I enthusiastically invite you to join me on the yellow brick road to being "parallel-parked in a parallel universe." - Your recovered friend, Signe
About the Author
For ten years she was president of The Mentoring Network which provided seminars and training in career development, networking, and mentoring. She has taught psychology at Boston University, University of Massachusetts, and Framingham State College and consulted on the ethical, legal, and social issues in predispositional genetic testing for the Genetic Screening Research Group.
Author of five books: How to Win in a Tough Job Market: Successful Strategies for Getting the Job You Want; Create Your Own Career Opportunities; Get the Job You Want: Successful Strategies For Selling Yourself in the Job Market; Single and Multiple Mentors: Perceived Effects on Managerial Success; and Decision Making For Managers, she has published over 100 newspaper and magazine articles.
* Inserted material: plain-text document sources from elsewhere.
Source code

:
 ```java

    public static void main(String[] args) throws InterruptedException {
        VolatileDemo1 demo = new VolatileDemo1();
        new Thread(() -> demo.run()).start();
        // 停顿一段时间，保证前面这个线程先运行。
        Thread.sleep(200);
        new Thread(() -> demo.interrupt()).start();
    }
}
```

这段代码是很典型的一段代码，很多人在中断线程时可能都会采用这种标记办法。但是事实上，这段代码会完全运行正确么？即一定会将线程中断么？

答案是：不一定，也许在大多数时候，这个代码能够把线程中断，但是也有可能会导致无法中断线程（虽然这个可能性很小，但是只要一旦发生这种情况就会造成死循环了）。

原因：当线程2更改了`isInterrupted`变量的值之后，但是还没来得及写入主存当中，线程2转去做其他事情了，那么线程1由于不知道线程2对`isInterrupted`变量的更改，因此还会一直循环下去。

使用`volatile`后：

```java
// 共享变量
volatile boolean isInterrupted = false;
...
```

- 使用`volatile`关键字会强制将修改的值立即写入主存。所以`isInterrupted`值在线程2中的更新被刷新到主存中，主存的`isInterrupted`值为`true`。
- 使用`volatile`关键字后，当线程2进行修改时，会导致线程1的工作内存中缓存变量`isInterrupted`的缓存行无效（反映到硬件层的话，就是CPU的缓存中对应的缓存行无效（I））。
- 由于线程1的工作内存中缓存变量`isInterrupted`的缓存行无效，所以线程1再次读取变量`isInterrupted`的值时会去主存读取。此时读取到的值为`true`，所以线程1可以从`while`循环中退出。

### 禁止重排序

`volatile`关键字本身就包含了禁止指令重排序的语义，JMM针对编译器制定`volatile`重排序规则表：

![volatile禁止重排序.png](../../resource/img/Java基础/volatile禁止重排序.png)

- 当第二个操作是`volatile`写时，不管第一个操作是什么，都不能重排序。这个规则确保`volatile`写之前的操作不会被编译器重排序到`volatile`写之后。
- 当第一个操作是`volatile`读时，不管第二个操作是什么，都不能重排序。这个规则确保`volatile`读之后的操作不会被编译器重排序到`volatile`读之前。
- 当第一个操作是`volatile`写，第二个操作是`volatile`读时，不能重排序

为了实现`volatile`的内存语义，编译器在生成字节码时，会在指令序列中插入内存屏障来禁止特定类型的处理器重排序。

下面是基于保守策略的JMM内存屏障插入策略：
She contributed to Steven J. Bennett's Executive Chess: Creative Problem Solving By 45 of America's Top Business Leaders and Thinkers and for five years hosted/produced the cable television career-development series, the Inside Track.
In addition to working on research projects at MIT, Scripps Clinic and Research Foundation, and Fairview State Hospital, Dr. Dayhoff has done extensive research on social anxiety, social effectiveness, interpersonal perception and communication, mentoring/networking, and the effects of predispositional genetic testing. As a result, she chaired the Task Force on Mentoring for the American Psychological Association, created a mentoring program for The American Red Cross, and authored New Mexico's 1997 Genetic Information Privacy Act.
Dr. Dayhoff has done seminars and speeches for diverse organizations, such as the Environmental Protection Agency, Honeywell Bull, the Commonwealth of Massachusetts, Merrill Lynch, Suffolk University, Maine Career Educational Consortium, Association of Genetic Technologists, University of New Mexico Health Sciences Center, and Health Professionals for a National Health Program. Moreover, she has been quoted in publications ranging from Industry Week to Cosmopolitan.